+++ Reading passage

# Enable root login in OS X Lion



## nemac (Jan 20, 2012)

I am trying to allow the root login on my 13" MacBook.  I found the following instructions on the web:
============================================

How to enable the root user
OS X Lion

From the Apple menu choose System Preferences....
From the View menu choose Users & Groups.
Click the lock and authenticate as an administrator account.
Click Login Options....
Click the "Edit..." or "Join..." button at the bottom right.
Click the "Open Directory Utility..." button.
Click the lock in the Directory Utility window.
Enter an administrator account name and password, then click OK.
Choose Enable Root User from the Edit menu.
Enter the root password you wish to use in both the Password and Verify fields, then click OK.

=========================================

I am able to do every step on the instructions up till the portion where it says to "Choose Enable Root User from the Edit menu"  This portion does not appear on my system.  I do not show the "Edit menu" where I can select to "enable root user"

Has anyone been able to do this?

TIA

Javier


----------



## fryke (Jan 21, 2012)

First: Why would you require to login as root? As an administrative user, you can authenticate where root-privileges are required, so logging into Mac OS X as root is unnecessary. If you require such a thing in Terminal, you can simply use the command "sudo -s" to get to a root shell.

For me the tip works fine &#8211;*exactly as described &#8211;, but I'm on 10.7.3 beta, so your mileage may vary.


----------



## DeltaMac (Jan 21, 2012)

You should be in the Directory Utility at that point where you will see Enable Root User under the Edit menu.
So, you should see "Directory Utility" named next to your Apple menu.
If you do not see "Directory Utility", then you have missed a step (and those steps are accurate on Lion)
If you ARE in Directory Utility, then what DO you see on the last few lines in the Edit menu?


----------



## nemac (Jan 21, 2012)

How to enable the root user
OS X Lion

From the Apple menu choose System Preferences....
From the View menu choose Users & Groups.
Click the lock and authenticate as an administrator account.
Click Login Options....
Click the "Edit..." or "Join..." button at the bottom right.
Click the "Open Directory Utility..." button.
Click the lock in the Directory Utility window.
Enter an administrator account name and password, then click OK.
Choose Enable Root User from the Edit menu.
Enter the root password you wish to use in both the Password and Verify fields, then click OK.

=========================================

the steps above clearly do not say anything about going to the "Edit" menu.  Thank you, you did mention to go to the "Edit" menu.  That did the trick.  Thanks a bunch.


----------



## DeltaMac (Jan 21, 2012)

nemac said:


> ...
> Choose Enable Root User from the *Edit* menu.
> ...
> =========================================
> ...



I don't really mean to be critical, and I'm glad that you finally succeeded. 
But, you did copy the same bunch of steps here twice, yet you seemed to (clearly) miss the step that you yourself listed about going to the "Edit" menu.
Doh! There it is!


----------

++++++
+++ Recorded data

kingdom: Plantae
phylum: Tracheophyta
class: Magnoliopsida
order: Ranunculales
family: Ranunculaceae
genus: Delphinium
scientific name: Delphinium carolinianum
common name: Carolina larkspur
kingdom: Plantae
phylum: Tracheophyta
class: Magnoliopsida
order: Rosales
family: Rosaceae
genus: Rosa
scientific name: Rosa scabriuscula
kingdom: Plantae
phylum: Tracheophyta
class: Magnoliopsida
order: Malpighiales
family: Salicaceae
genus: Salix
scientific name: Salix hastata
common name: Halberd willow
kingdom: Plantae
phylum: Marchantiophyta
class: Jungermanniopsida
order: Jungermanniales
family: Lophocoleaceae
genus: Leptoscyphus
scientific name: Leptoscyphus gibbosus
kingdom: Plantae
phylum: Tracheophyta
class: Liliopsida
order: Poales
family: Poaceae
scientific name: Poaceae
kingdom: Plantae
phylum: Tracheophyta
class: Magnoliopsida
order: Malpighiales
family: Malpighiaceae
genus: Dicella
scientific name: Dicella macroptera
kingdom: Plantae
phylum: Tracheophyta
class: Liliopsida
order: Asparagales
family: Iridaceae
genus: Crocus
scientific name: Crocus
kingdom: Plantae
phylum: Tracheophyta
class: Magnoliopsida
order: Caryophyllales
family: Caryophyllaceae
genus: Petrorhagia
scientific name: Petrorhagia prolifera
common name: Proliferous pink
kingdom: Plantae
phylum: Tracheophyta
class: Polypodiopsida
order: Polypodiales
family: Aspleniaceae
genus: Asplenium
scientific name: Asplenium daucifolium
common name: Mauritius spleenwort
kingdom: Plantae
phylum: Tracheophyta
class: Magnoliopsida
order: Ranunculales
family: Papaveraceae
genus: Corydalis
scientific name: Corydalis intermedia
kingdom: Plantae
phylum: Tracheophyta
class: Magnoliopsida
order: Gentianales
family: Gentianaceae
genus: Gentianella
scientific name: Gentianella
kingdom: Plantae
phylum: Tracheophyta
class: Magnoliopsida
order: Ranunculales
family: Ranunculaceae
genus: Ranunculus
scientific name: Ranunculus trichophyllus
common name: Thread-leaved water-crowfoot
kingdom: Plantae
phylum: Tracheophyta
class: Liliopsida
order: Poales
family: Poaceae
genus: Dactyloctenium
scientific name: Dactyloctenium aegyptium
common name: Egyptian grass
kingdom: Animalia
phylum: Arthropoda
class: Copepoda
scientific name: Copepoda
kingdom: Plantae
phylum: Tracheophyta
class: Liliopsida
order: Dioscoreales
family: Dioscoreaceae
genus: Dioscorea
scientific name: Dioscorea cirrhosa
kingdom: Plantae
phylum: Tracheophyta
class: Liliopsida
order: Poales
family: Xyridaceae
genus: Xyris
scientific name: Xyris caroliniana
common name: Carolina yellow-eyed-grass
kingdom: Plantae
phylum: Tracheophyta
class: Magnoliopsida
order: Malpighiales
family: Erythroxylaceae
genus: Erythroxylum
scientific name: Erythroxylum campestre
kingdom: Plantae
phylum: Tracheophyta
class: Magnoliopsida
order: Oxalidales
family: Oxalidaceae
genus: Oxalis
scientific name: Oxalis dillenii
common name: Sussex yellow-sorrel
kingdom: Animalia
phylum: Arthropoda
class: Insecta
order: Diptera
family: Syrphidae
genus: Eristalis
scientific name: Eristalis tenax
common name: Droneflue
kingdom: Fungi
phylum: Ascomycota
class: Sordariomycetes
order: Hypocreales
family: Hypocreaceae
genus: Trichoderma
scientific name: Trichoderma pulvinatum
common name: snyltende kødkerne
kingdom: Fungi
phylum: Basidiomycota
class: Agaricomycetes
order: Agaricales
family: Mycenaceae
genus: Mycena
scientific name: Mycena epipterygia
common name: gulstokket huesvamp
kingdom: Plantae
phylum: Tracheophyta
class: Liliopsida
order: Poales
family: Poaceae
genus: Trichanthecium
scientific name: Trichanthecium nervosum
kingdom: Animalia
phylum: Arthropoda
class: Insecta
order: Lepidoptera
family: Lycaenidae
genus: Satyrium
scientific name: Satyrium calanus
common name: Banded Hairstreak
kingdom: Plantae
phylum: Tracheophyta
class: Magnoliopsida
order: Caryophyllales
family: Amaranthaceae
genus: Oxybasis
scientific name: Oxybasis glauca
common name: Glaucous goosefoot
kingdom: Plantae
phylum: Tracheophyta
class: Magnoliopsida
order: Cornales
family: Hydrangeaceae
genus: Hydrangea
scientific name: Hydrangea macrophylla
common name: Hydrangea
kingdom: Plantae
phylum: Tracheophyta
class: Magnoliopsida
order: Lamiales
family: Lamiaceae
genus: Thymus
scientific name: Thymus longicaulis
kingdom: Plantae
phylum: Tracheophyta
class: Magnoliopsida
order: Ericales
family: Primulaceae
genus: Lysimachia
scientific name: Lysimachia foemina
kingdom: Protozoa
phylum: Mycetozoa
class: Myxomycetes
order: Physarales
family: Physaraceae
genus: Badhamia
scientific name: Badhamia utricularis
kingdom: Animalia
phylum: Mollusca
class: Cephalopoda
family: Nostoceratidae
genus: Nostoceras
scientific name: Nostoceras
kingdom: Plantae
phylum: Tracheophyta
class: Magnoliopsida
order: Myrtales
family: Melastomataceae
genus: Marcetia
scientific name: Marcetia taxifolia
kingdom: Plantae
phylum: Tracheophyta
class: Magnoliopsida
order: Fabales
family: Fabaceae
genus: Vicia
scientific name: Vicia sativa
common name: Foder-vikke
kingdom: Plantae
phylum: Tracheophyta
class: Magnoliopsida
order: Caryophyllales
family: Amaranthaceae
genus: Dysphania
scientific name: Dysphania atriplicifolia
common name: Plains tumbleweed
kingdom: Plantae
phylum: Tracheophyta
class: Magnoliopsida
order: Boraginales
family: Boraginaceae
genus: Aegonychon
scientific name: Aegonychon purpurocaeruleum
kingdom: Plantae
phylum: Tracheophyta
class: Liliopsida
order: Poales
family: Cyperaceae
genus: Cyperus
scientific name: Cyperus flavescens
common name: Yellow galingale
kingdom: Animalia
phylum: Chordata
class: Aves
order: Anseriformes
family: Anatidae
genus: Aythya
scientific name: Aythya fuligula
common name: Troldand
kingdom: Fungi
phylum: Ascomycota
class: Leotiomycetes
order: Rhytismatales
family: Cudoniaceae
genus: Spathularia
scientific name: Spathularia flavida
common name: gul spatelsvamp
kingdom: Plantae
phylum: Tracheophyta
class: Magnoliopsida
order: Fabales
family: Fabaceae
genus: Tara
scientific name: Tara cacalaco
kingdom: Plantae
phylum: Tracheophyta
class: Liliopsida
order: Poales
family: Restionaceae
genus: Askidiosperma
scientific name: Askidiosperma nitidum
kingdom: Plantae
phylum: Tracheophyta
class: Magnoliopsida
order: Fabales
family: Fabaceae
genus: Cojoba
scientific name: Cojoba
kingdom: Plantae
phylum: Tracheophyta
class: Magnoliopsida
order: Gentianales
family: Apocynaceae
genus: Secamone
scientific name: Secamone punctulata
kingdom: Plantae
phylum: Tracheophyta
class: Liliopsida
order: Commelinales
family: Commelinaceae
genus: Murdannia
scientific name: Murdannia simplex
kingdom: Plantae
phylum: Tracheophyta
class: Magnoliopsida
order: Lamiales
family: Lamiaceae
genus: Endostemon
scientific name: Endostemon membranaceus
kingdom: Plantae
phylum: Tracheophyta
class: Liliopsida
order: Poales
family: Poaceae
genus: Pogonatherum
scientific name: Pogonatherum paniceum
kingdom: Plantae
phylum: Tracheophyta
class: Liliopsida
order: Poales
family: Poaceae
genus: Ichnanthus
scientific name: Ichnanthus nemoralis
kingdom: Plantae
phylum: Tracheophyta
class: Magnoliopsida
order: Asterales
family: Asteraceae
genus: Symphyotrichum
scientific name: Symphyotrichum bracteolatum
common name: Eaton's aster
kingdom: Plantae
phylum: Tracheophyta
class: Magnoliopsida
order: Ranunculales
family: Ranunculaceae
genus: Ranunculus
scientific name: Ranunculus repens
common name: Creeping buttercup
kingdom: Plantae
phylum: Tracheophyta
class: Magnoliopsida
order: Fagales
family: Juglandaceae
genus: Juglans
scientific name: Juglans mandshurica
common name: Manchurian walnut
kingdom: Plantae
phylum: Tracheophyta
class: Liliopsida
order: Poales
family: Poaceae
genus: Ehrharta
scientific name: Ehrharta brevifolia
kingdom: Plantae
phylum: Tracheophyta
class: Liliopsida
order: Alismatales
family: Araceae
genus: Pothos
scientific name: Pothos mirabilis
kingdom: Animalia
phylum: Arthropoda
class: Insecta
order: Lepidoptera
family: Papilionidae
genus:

++++++

## What the task asks
Reproduce the thread on enabling root login from "## fryke (Jan" to "mileage may vary.", swapping "root shell" for "superuser shell".

## Response
## fryke (Jan 21, 2012)

First: Why would you require to login as root? As an administrative user, you can authenticate where root-privileges are required, so logging into Mac OS X as root is unnecessary. If you require such a thing in Terminal, you can simply use the command "sudo -s" to get to a superuser shell.

For me the tip works fine &#8211;*exactly as described &#8211;, but I'm on 10.7.3 beta, so your mileage may vary.